I love clay for its simplicity and complexity. Pottery is an ancient elemental art: earth, water, air, and fire. But clay offers endless invitations to experiment with shapes and surfaces and firing processes. After 36 years of working with clay, I feel like I’m still just beginning to explore some of its possibilities, and I can’t wait to get to my studio every morning.
When I was six years old, I watched a potter make a bowl on his kickwheel, and I was lost to the magic of clay. I got my first chance to work on the wheel at Wells College, and continued taking clay classes at the University of South Carolina, Clemson University, Arrowmont, and Penland. For many years, Dan and I lived in Clemson, SC but spent weekends in Avery County, NC in a cabin that Dan’s parents built. In 2001, we bought an old house in Pineola, NC, renovated it into a studio, and built our gas-fired soda kiln. In 2008, I retired after 25 years as a psychology professor at Clemson University, Dan retired as the director of the Oconee County Mental Health Center, and we moved to Avery County full-time.

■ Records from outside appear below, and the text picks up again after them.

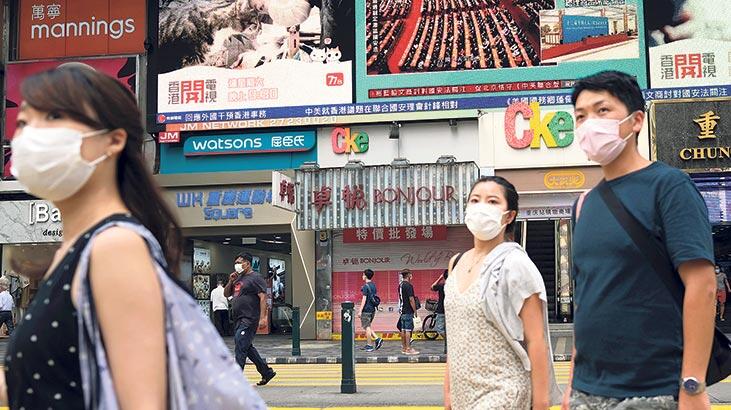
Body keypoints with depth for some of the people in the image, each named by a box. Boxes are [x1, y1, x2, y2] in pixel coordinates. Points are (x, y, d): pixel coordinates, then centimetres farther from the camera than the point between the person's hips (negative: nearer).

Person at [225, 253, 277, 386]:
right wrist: (230, 282, 5)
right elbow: (226, 294, 23)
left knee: (240, 346, -12)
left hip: (249, 320, -9)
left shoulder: (255, 278, -7)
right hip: (238, 319, 9)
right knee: (247, 347, 13)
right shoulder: (238, 278, 19)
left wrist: (263, 317, -22)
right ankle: (267, 372, 22)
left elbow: (263, 297, -14)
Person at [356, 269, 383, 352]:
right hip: (372, 309, 8)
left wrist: (360, 310, -15)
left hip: (366, 309, -8)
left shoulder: (366, 286, -14)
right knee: (367, 326, 18)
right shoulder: (374, 285, 11)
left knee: (367, 327, -1)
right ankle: (377, 339, 6)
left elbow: (364, 299, -17)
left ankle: (370, 346, 1)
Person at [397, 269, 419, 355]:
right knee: (408, 330, -7)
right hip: (408, 311, -9)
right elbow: (411, 299, -19)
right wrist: (415, 311, -12)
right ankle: (408, 349, -6)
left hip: (402, 311, 9)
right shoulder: (408, 285, -16)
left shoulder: (400, 285, 12)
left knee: (403, 330, 11)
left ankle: (404, 348, 17)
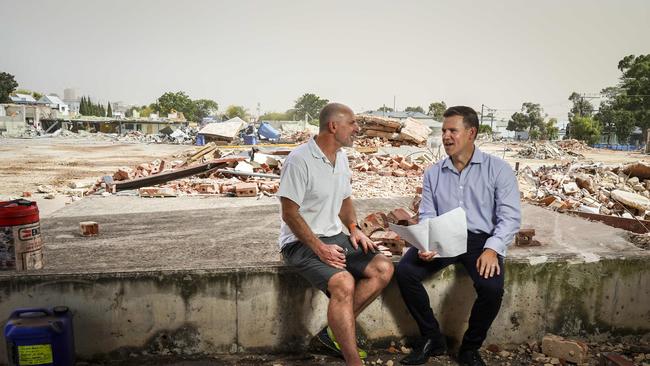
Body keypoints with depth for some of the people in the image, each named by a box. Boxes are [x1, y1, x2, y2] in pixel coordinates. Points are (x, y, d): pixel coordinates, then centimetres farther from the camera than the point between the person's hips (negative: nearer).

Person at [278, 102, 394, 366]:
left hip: (334, 237, 8)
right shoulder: (299, 160, -16)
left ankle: (336, 331, 0)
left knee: (383, 268, -9)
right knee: (344, 282, -31)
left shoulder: (341, 157, 10)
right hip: (301, 243, -8)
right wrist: (319, 249, -20)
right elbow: (289, 214, -17)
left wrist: (354, 228, 3)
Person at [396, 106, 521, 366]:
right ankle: (432, 338, -2)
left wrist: (492, 249, -21)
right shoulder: (433, 173, 11)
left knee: (492, 287, -30)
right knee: (404, 271, -22)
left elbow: (510, 216, -5)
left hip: (480, 238, -2)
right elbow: (427, 216, 6)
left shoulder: (498, 169, 1)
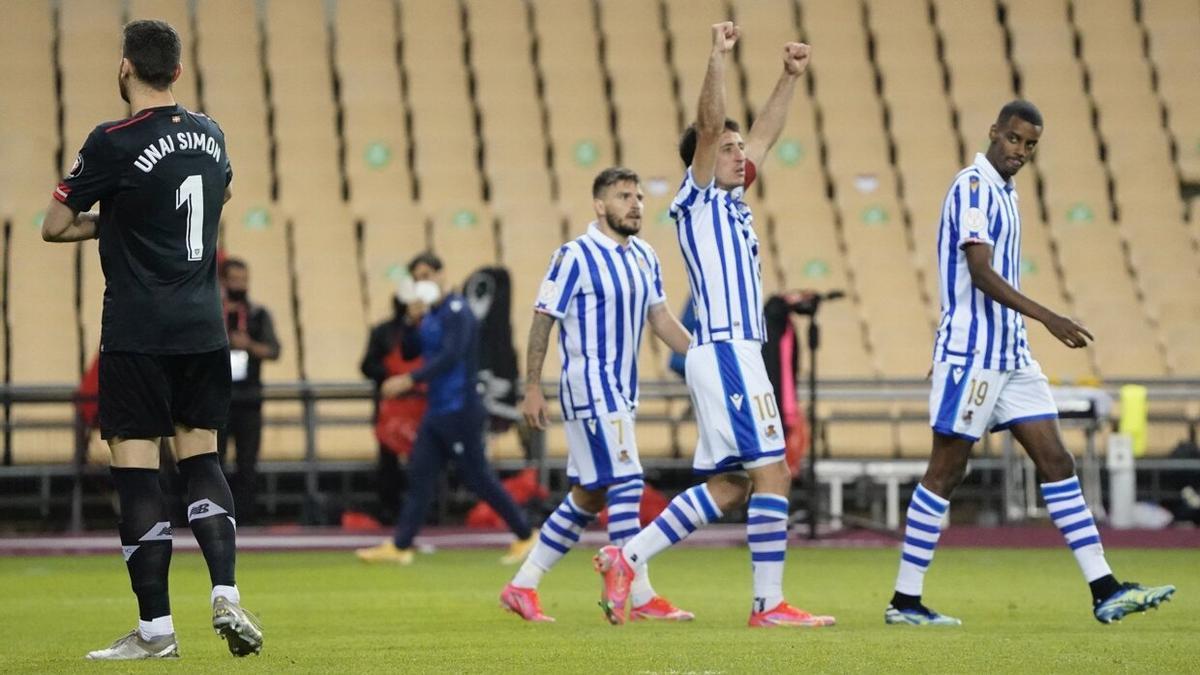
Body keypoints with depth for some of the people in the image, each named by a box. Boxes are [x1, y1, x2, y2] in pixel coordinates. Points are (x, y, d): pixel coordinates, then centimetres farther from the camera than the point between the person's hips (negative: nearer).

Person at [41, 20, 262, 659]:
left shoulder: (113, 144, -12)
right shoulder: (208, 134, 8)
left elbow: (54, 226, -5)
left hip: (138, 335, -6)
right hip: (204, 329, 6)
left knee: (136, 470, -2)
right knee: (201, 458, 14)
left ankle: (155, 628, -3)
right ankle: (225, 596, -1)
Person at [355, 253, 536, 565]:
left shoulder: (456, 311, -14)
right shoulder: (429, 315, 12)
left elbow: (450, 357, -24)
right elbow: (409, 353, 12)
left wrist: (412, 379, -29)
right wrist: (413, 323, -5)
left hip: (459, 411, -8)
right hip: (436, 410, 8)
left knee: (478, 477, -3)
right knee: (420, 476, 4)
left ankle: (525, 536, 8)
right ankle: (400, 546, 5)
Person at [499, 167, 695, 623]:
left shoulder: (645, 257, 12)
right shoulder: (575, 257, -11)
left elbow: (660, 319, 17)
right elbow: (543, 320, -8)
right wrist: (532, 389, -11)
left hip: (621, 390, 8)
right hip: (589, 385, -8)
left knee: (588, 496, 10)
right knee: (626, 484, -12)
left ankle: (522, 587, 17)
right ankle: (640, 598, -9)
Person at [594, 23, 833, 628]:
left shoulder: (731, 202, 20)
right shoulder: (697, 199, -2)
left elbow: (765, 134, 30)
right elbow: (709, 125, -15)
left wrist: (789, 77, 27)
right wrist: (718, 57, -21)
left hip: (733, 355, 10)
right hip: (724, 352, -10)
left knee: (728, 486, 9)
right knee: (771, 475, -11)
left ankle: (625, 558, 10)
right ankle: (768, 604, -10)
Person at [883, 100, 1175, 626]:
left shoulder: (1003, 192, 17)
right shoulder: (973, 188, -12)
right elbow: (981, 273, -22)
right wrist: (1048, 318, -28)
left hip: (1011, 355, 9)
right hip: (972, 353, -9)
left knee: (1056, 463, 3)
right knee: (944, 473, -4)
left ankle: (1104, 591, 1)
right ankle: (904, 601, 2)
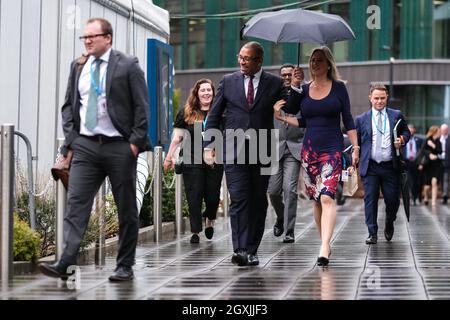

I love surfaces transformed by wind, water, and time: worn stone carvings at Angkor Wat, mottled copper greens of ancient Chinese bronzes. Living in the rugged climate and terrain of the Blue Ridge Mountains has changed my work. Grandfather Mountain, the Linville River, and the woods behind my studio offer continually changing studies in color, light, and texture. The surfaces of my pots reference these variations: the movement of wind and water over rock and vegetation, the luminosity of ice and snow. Using stoneware and porcelain, I throw on a kickwheel, and then paddle, carve, or facet the pot. Because mugs, bowls, and cups spend so much time in their user's hands, I carve deep texture into these pieces to engage your sense of touch as you sip your morning coffee or spoon your favorite ice cream. I hope my pots will lead active, useful lives.